__Exercise__
Among the records that follow, how many lines contain the word "eine"? Give the number and no other words.

--- Given entries ---

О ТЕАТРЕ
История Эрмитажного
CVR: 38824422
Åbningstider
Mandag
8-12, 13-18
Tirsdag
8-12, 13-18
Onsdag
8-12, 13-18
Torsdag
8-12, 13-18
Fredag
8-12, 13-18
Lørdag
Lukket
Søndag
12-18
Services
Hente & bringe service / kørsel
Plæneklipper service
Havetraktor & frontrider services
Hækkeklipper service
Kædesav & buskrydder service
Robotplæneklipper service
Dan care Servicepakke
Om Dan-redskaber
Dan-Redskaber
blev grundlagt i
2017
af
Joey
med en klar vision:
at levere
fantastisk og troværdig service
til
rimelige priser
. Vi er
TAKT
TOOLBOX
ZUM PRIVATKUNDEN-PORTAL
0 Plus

---
--- Given entries ---

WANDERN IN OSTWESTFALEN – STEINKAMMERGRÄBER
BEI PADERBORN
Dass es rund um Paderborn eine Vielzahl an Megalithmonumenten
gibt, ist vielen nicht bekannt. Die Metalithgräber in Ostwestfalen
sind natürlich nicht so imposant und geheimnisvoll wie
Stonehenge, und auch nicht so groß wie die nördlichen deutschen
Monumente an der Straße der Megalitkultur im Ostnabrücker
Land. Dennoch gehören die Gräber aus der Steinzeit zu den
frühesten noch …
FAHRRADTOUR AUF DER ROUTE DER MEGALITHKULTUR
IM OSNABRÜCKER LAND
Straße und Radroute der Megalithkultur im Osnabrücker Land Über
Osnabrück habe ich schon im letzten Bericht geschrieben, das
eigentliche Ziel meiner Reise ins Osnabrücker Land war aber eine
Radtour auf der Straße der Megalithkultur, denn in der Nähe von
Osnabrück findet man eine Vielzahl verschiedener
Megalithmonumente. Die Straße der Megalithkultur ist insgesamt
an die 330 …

---

__Solution for this task__
3